MATERIAL FOR THE TASK:
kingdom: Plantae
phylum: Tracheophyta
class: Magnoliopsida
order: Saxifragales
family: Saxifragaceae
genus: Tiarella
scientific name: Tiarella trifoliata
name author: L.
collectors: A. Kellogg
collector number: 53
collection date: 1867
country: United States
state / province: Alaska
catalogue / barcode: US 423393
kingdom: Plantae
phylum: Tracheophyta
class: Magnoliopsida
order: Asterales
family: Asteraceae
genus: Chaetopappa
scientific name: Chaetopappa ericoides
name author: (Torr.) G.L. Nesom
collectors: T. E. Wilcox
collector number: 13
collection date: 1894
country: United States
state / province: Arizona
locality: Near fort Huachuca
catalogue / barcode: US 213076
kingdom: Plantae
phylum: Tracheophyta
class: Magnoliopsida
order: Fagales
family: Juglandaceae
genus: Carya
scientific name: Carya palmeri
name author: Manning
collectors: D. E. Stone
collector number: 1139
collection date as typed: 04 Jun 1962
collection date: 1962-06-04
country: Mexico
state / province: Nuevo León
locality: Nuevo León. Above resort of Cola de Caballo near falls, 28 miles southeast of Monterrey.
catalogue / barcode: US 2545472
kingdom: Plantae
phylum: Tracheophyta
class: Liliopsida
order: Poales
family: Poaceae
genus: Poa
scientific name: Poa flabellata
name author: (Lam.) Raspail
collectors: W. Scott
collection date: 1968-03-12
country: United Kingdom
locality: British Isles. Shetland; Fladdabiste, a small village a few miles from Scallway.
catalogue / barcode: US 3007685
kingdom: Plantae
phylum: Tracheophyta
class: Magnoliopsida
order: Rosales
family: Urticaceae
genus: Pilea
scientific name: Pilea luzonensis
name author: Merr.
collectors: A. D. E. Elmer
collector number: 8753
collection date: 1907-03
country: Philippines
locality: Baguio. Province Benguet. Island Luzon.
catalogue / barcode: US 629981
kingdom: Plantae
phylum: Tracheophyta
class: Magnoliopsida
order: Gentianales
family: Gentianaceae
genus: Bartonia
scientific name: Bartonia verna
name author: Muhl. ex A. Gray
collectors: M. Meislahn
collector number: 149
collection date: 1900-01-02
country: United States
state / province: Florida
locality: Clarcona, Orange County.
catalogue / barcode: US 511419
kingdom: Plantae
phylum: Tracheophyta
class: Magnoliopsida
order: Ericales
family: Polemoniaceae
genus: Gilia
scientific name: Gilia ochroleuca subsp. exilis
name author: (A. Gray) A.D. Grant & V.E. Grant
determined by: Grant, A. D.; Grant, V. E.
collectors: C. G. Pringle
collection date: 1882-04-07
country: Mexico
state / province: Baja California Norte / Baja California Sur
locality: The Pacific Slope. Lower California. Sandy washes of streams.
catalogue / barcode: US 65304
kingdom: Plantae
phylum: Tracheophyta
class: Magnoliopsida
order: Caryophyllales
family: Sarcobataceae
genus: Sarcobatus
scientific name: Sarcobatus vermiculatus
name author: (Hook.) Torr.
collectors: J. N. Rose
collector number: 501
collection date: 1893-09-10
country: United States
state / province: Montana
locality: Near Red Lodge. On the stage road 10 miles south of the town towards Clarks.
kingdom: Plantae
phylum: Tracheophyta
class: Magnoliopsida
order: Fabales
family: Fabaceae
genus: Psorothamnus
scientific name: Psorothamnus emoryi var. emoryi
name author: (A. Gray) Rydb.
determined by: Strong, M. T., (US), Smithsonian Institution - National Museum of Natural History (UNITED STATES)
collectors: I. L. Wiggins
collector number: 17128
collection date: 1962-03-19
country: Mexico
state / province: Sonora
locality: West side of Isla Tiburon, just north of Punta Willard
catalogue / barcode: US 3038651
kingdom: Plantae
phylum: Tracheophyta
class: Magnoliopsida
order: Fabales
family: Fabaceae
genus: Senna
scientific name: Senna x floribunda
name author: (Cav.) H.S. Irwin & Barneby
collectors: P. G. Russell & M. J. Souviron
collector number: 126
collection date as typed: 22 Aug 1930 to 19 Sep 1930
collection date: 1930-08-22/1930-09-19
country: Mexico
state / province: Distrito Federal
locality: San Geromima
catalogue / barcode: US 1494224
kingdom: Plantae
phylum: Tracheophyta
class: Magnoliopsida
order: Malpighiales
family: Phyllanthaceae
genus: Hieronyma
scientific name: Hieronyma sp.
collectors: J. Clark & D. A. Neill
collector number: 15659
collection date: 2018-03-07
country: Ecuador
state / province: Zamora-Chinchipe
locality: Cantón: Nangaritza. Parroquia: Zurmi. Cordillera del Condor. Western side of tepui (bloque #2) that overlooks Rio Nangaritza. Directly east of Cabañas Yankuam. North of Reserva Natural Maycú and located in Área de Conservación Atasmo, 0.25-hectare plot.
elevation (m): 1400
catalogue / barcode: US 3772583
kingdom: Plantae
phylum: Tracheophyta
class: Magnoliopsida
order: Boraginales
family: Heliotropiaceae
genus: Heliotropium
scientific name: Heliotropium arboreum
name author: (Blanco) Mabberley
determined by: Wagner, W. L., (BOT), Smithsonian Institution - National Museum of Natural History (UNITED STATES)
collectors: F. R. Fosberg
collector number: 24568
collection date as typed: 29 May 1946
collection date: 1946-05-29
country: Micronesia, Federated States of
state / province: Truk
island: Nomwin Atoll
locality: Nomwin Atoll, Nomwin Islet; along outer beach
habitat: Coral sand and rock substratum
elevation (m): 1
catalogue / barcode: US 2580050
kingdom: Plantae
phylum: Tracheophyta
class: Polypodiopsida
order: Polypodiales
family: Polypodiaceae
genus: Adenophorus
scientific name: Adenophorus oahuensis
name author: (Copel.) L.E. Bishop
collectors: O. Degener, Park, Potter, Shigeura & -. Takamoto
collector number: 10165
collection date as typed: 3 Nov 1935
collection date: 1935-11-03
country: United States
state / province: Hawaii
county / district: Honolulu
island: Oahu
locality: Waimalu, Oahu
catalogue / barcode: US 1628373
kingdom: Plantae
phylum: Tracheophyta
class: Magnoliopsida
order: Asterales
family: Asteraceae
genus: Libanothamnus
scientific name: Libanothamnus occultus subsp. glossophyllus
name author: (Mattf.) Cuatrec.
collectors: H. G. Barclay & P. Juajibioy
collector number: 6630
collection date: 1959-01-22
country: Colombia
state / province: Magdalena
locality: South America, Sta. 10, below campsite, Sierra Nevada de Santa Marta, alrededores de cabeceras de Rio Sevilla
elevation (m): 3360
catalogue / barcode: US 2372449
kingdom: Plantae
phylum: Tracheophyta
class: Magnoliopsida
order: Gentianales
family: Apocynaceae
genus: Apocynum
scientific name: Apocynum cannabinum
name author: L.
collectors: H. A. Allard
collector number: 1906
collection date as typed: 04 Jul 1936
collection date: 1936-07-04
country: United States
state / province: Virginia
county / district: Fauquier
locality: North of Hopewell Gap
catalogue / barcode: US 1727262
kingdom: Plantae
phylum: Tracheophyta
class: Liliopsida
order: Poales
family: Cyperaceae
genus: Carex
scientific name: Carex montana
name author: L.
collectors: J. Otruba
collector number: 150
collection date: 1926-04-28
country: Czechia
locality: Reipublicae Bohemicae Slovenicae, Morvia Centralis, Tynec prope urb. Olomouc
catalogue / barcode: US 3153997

TASK DETAILS: Recast every line of the records above as a Markdown table, leaving out blank lines, with a column headed "Row" for the row number and a column headed "Entry" for the line.

FULL OUTPUT:
| Row | Entry |
|---|---|
| 1 | kingdom: Plantae |
| 2 | phylum: Tracheophyta |
| 3 | class: Magnoliopsida |
| 4 | order: Saxifragales |
| 5 | family: Saxifragaceae |
| 6 | genus: Tiarella |
| 7 | scientific name: Tiarella trifoliata |
| 8 | name author: L. |
| 9 | collectors: A. Kellogg |
| 10 | collector number: 53 |
| 11 | collection date: 1867 |
| 12 | country: United States |
| 13 | state / province: Alaska |
| 14 | catalogue / barcode: US 423393 |
| 15 | kingdom: Plantae |
| 16 | phylum: Tracheophyta |
| 17 | class: Magnoliopsida |
| 18 | order: Asterales |
| 19 | family: Asteraceae |
| 20 | genus: Chaetopappa |
| 21 | scientific name: Chaetopappa ericoides |
| 22 | name author: (Torr.) G.L. Nesom |
| 23 | collectors: T. E. Wilcox |
| 24 | collector number: 13 |
| 25 | collection date: 1894 |
| 26 | country: United States |
| 27 | state / province: Arizona |
| 28 | locality: Near fort Huachuca |
| 29 | catalogue / barcode: US 213076 |
| 30 | kingdom: Plantae |
| 31 | phylum: Tracheophyta |
| 32 | class: Magnoliopsida |
| 33 | order: Fagales |
| 34 | family: Juglandaceae |
| 35 | genus: Carya |
| 36 | scientific name: Carya palmeri |
| 37 | name author: Manning |
| 38 | collectors: D. E. Stone |
| 39 | collector number: 1139 |
| 40 | collection date as typed: 04 Jun 1962 |
| 41 | collection date: 1962-06-04 |
| 42 | country: Mexico |
| 43 | state / province: Nuevo León |
| 44 | locality: Nuevo León. Above resort of Cola de Caballo near falls, 28 miles southeast of Monterrey. |
| 45 | catalogue / barcode: US 2545472 |
| 46 | kingdom: Plantae |
| 47 | phylum: Tracheophyta |
| 48 | class: Liliopsida |
| 49 | order: Poales |
| 50 | family: Poaceae |
| 51 | genus: Poa |
| 52 | scientific name: Poa flabellata |
| 53 | name author: (Lam.) Raspail |
| 54 | collectors: W. Scott |
| 55 | collection date: 1968-03-12 |
| 56 | country: United Kingdom |
| 57 | locality: British Isles. Shetland; Fladdabiste, a small village a few miles from Scallway. |
| 58 | catalogue / barcode: US 3007685 |
| 59 | kingdom: Plantae |
| 60 | phylum: Tracheophyta |
| 61 | class: Magnoliopsida |
| 62 | order: Rosales |
| 63 | family: Urticaceae |
| 64 | genus: Pilea |
| 65 | scientific name: Pilea luzonensis |
| 66 | name author: Merr. |
| 67 | collectors: A. D. E. Elmer |
| 68 | collector number: 8753 |
| 69 | collection date: 1907-03 |
| 70 | country: Philippines |
| 71 | locality: Baguio. Province Benguet. Island Luzon. |
| 72 | catalogue / barcode: US 629981 |
| 73 | kingdom: Plantae |
| 74 | phylum: Tracheophyta |
| 75 | class: Magnoliopsida |
| 76 | order: Gentianales |
| 77 | family: Gentianaceae |
| 78 | genus: Bartonia |
| 79 | scientific name: Bartonia verna |
| 80 | name author: Muhl. ex A. Gray |
| 81 | collectors: M. Meislahn |
| 82 | collector number: 149 |
| 83 | collection date: 1900-01-02 |
| 84 | country: United States |
| 85 | state / province: Florida |
| 86 | locality: Clarcona, Orange County. |
| 87 | catalogue / barcode: US 511419 |
| 88 | kingdom: Plantae |
| 89 | phylum: Tracheophyta |
| 90 | class: Magnoliopsida |
| 91 | order: Ericales |
| 92 | family: Polemoniaceae |
| 93 | genus: Gilia |
| 94 | scientific name: Gilia ochroleuca subsp. exilis |
| 95 | name author: (A. Gray) A.D. Grant & V.E. Grant |
| 96 | determined by: Grant, A. D.; Grant, V. E. |
| 97 | collectors: C. G. Pringle |
| 98 | collection date: 1882-04-07 |
| 99 | country: Mexico |
| 100 | state / province: Baja California Norte / Baja California Sur |
| 101 | locality: The Pacific Slope. Lower California. Sandy washes of streams. |
| 102 | catalogue / barcode: US 65304 |
| 103 | kingdom: Plantae |
| 104 | phylum: Tracheophyta |
| 105 | class: Magnoliopsida |
| 106 | order: Caryophyllales |
| 107 | family: Sarcobataceae |
| 108 | genus: Sarcobatus |
| 109 | scientific name: Sarcobatus vermiculatus |
| 110 | name author: (Hook.) Torr. |
| 111 | collectors: J. N. Rose |
| 112 | collector number: 501 |
| 113 | collection date: 1893-09-10 |
| 114 | country: United States |
| 115 | state / province: Montana |
| 116 | locality: Near Red Lodge. On the stage road 10 miles south of the town towards Clarks. |
| 117 | kingdom: Plantae |
| 118 | phylum: Tracheophyta |
| 119 | class: Magnoliopsida |
| 120 | order: Fabales |
| 121 | family: Fabaceae |
| 122 | genus: Psorothamnus |
| 123 | scientific name: Psorothamnus emoryi var. emoryi |
| 124 | name author: (A. Gray) Rydb. |
| 125 | determined by: Strong, M. T., (US), Smithsonian Institution - National Museum of Natural History (UNITED STATES) |
| 126 | collectors: I. L. Wiggins |
| 127 | collector number: 17128 |
| 128 | collection date: 1962-03-19 |
| 129 | country: Mexico |
| 130 | state / province: Sonora |
| 131 | locality: West side of Isla Tiburon, just north of Punta Willard |
| 132 | catalogue / barcode: US 3038651 |
| 133 | kingdom: Plantae |
| 134 | phylum: Tracheophyta |
| 135 | class: Magnoliopsida |
| 136 | order: Fabales |
| 137 | family: Fabaceae |
| 138 | genus: Senna |
| 139 | scientific name: Senna x floribunda |
| 140 | name author: (Cav.) H.S. Irwin & Barneby |
| 141 | collectors: P. G. Russell & M. J. Souviron |
| 142 | collector number: 126 |
| 143 | collection date as typed: 22 Aug 1930 to 19 Sep 1930 |
| 144 | collection date: 1930-08-22/1930-09-19 |
| 145 | country: Mexico |
| 146 | state / province: Distrito Federal |
| 147 | locality: San Geromima |
| 148 | catalogue / barcode: US 1494224 |
| 149 | kingdom: Plantae |
| 150 | phylum: Tracheophyta |
| 151 | class: Magnoliopsida |
| 152 | order: Malpighiales |
| 153 | family: Phyllanthaceae |
| 154 | genus: Hieronyma |
| 155 | scientific name: Hieronyma sp. |
| 156 | collectors: J. Clark & D. A. Neill |
| 157 | collector number: 15659 |
| 158 | collection date: 2018-03-07 |
| 159 | country: Ecuador |
| 160 | state / province: Zamora-Chinchipe |
| 161 | locality: Cantón: Nangaritza. Parroquia: Zurmi. Cordillera del Condor. Western side of tepui (bloque #2) that overlooks Rio Nangaritza. Directly east of Cabañas Yankuam. North of Reserva Natural Maycú and located in Área de Conservación Atasmo, 0.25-hectare plot. |
| 162 | elevation (m): 1400 |
| 163 | catalogue / barcode: US 3772583 |
| 164 | kingdom: Plantae |
| 165 | phylum: Tracheophyta |
| 166 | class: Magnoliopsida |
| 167 | order: Boraginales |
| 168 | family: Heliotropiaceae |
| 169 | genus: Heliotropium |
| 170 | scientific name: Heliotropium arboreum |
| 171 | name author: (Blanco) Mabberley |
| 172 | determined by: Wagner, W. L., (BOT), Smithsonian Institution - National Museum of Natural History (UNITED STATES) |
| 173 | collectors: F. R. Fosberg |
| 174 | collector number: 24568 |
| 175 | collection date as typed: 29 May 1946 |
| 176 | collection date: 1946-05-29 |
| 177 | country: Micronesia, Federated States of |
| 178 | state / province: Truk |
| 179 | island: Nomwin Atoll |
| 180 | locality: Nomwin Atoll, Nomwin Islet; along outer beach |
| 181 | habitat: Coral sand and rock substratum |
| 182 | elevation (m): 1 |
| 183 | catalogue / barcode: US 2580050 |
| 184 | kingdom: Plantae |
| 185 | phylum: Tracheophyta |
| 186 | class: Polypodiopsida |
| 187 | order: Polypodiales |
| 188 | family: Polypodiaceae |
| 189 | genus: Adenophorus |
| 190 | scientific name: Adenophorus oahuensis |
| 191 | name author: (Copel.) L.E. Bishop |
| 192 | collectors: O. Degener, Park, Potter, Shigeura & -. Takamoto |
| 193 | collector number: 10165 |
| 194 | collection date as typed: 3 Nov 1935 |
| 195 | collection date: 1935-11-03 |
| 196 | country: United States |
| 197 | state / province: Hawaii |
| 198 | county / district: Honolulu |
| 199 | island: Oahu |
| 200 | locality: Waimalu, Oahu |
| 201 | catalogue / barcode: US 1628373 |
| 202 | kingdom: Plantae |
| 203 | phylum: Tracheophyta |
| 204 | class: Magnoliopsida |
| 205 | order: Asterales |
| 206 | family: Asteraceae |
| 207 | genus: Libanothamnus |
| 208 | scientific name: Libanothamnus occultus subsp. glossophyllus |
| 209 | name author: (Mattf.) Cuatrec. |
| 210 | collectors: H. G. Barclay & P. Juajibioy |
| 211 | collector number: 6630 |
| 212 | collection date: 1959-01-22 |
| 213 | country: Colombia |
| 214 | state / province: Magdalena |
| 215 | locality: South America, Sta. 10, below campsite, Sierra Nevada de Santa Marta, alrededores de cabeceras de Rio Sevilla |
| 216 | elevation (m): 3360 |
| 217 | catalogue / barcode: US 2372449 |
| 218 | kingdom: Plantae |
| 219 | phylum: Tracheophyta |
| 220 | class: Magnoliopsida |
| 221 | order: Gentianales |
| 222 | family: Apocynaceae |
| 223 | genus: Apocynum |
| 224 | scientific name: Apocynum cannabinum |
| 225 | name author: L. |
| 226 | collectors: H. A. Allard |
| 227 | collector number: 1906 |
| 228 | collection date as typed: 04 Jul 1936 |
| 229 | collection date: 1936-07-04 |
| 230 | country: United States |
| 231 | state / province: Virginia |
| 232 | county / district: Fauquier |
| 233 | locality: North of Hopewell Gap |
| 234 | catalogue / barcode: US 1727262 |
| 235 | kingdom: Plantae |
| 236 | phylum: Tracheophyta |
| 237 | class: Liliopsida |
| 238 | order: Poales |
| 239 | family: Cyperaceae |
| 240 | genus: Carex |
| 241 | scientific name: Carex montana |
| 242 | name author: L. |
| 243 | collectors: J. Otruba |
| 244 | collector number: 150 |
| 245 | collection date: 1926-04-28 |
| 246 | country: Czechia |
| 247 | locality: Reipublicae Bohemicae Slovenicae, Morvia Centralis, Tynec prope urb. Olomouc |
| 248 | catalogue / barcode: US 3153997 |